Who are you?
I’m a former line cook trying to find my own culinary voice. I’m also a private culinary teacher. Check it out here. I am first and foremost a food geek. I love to learn what I can about all aspects of food- the origin of food traditions, the farming and production of food, and most importantly, the consumption of food. In every aspect of my culinary career, I have worked at learning different parts of the food industry. I started by working in a dive bar, frying chicken and barbequing ribs. After getting a culinary degree, I have since moved onto among other places a test kitchen where I worked on things like creating a new kind of salad dressing and most recently, working in a high-end restaurant creating beautifully rendered dishes with ingredients direct from small, local farmers.
Why “Food Geek”?
I’ve been called a geek or nerd most of my life, usually in a joking way in grade school, but in Culinary School, my classmates were amazed at my encyclopedic knowledge of all food-related things and I have actually embraced that name ‘geek’. I love to learn about a lot of different things, especially related to food and like all enthusiasts, I am always hungry for more information and more ways to educate myself.
Where have you worked?
I have worked at Whole Foods, the Executive Dining Room at LucasArts(I served pasta to the guy who played Chewbacca!), Center for Culinary Development, Boulette’s Larder, Mission Language Vocational School and Taste Catering, not necessarily in that order. I chose each place based on a set of skills I wanted to acquire and I’m fortunate that I was able to learn a lot.
What do you like to eat?
How much time have you got? It’s better to ask me what I DON’T like to eat. I like trying new things, so far, I’ve got an appreciation for everything.
What would you eat on your death bed?
Kent Mangoes, 65% Dark Chocolate, Cheetos, a Cheeseburger and a Gin and Tonic to wash it down.

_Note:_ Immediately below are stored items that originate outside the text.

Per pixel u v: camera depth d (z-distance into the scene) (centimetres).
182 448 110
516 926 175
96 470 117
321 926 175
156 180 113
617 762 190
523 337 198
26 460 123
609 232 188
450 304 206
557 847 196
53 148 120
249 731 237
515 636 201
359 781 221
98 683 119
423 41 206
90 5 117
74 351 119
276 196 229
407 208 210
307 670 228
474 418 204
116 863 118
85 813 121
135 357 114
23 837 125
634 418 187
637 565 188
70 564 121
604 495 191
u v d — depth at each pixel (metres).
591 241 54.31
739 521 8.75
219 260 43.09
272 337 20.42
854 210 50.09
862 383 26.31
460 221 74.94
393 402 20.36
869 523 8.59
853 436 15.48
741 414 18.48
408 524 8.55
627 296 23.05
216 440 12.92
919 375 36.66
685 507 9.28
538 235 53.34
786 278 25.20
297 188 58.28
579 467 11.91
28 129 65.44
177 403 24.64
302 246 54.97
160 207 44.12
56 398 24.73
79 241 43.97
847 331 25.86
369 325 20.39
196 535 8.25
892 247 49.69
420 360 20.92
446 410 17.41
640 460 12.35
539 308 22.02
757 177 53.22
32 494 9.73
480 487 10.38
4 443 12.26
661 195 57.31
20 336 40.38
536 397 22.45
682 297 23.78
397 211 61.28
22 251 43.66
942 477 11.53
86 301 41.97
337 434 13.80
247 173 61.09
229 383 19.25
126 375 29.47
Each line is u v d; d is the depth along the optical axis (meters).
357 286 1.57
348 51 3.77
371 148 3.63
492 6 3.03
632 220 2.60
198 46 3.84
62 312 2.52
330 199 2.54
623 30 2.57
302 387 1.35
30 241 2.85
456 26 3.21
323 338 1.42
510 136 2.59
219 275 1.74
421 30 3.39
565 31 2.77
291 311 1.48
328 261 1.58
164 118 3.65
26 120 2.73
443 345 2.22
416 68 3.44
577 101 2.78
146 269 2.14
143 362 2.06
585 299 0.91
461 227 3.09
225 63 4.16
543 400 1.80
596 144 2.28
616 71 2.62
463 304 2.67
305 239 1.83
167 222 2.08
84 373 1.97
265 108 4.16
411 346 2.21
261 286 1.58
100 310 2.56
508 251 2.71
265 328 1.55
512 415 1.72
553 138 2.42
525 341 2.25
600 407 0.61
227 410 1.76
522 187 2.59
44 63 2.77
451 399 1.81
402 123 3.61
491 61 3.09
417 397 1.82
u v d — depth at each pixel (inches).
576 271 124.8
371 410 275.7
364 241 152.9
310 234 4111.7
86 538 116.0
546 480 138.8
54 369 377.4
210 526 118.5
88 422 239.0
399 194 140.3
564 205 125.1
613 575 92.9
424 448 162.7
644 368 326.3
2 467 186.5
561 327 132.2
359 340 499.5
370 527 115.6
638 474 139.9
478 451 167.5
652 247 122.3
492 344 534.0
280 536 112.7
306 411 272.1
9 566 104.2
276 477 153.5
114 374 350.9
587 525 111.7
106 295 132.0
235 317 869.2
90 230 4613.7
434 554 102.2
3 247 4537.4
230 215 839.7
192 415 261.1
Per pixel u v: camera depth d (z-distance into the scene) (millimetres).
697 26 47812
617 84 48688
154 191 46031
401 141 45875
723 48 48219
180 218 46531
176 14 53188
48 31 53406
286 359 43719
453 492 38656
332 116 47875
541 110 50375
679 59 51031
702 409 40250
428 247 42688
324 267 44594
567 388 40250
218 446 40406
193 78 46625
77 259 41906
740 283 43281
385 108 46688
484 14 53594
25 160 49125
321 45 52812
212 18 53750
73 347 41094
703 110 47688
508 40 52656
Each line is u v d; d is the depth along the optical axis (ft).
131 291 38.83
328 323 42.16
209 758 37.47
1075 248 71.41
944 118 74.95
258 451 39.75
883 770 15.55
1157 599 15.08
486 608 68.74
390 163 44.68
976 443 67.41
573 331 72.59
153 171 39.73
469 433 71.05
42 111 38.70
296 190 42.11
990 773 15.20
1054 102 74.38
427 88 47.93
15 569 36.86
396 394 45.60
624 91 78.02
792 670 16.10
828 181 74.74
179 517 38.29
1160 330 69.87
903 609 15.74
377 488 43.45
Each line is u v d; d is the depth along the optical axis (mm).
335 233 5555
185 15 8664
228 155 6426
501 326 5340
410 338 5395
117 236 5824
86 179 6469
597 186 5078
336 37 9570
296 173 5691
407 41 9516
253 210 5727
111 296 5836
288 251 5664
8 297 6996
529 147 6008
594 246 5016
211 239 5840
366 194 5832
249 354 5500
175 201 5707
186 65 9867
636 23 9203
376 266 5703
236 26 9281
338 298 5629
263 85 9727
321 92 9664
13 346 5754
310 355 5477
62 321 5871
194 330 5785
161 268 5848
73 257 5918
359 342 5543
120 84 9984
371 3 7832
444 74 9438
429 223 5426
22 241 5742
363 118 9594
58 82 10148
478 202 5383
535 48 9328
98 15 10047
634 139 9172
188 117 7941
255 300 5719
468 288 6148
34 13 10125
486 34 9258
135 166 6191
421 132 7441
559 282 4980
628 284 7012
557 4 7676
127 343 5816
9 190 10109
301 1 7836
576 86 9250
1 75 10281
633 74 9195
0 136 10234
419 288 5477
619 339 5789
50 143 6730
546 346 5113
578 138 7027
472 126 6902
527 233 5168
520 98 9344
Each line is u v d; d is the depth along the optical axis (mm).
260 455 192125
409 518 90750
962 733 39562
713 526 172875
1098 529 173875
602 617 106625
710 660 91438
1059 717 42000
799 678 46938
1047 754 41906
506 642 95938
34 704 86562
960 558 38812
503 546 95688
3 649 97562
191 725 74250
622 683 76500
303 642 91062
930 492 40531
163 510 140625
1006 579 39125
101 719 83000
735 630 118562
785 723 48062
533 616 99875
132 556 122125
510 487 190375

What are your favorite flavors/textures?
sour, salty, crunchy and chewy
What do you like to cook?
I cook whatever I feel like eating at the moment. It helps that I keep our pantry well-stocked.
What’s your philosophy?
I try to buy food that is seasonal, local, fair-trade, sustainable and organic. There are certain foods that I have to insist be Organic or fair-trade or local. BUT I’m also a busy wife and mother who can’t spend several hours shopping for food, so I am realistic and have learned to be resourceful. I can find beautiful products to cook with from Whole Foods and Berkeley Bowl, but also in a Safeway or Lucky grocery store, even Target’s food department. There is good, whole food everywhere, but as with everything, you have to remember to use your judgement and make the choice that’s right for you. I don’t believe in being elitist about food, especially given how many people in the world DON’T have a choice in the foods they buy and consume. There is always the memory in my mind of my first trip to an American grocery store when I first came to the U.S.. I was and still am astounded at the veritable bounty of food we have in this country. And I make sure I never take that for granted.
What’s the goal of your website?
Share my experiences as a food ‘enthusiast’ and teacher. Food people, places and things with cooking techniques and occasionally a recipe.
Schmaltzy thing to say:
I believe EVERYONE can and should cook. As Lidia Bastianich said- cooking is part of being human.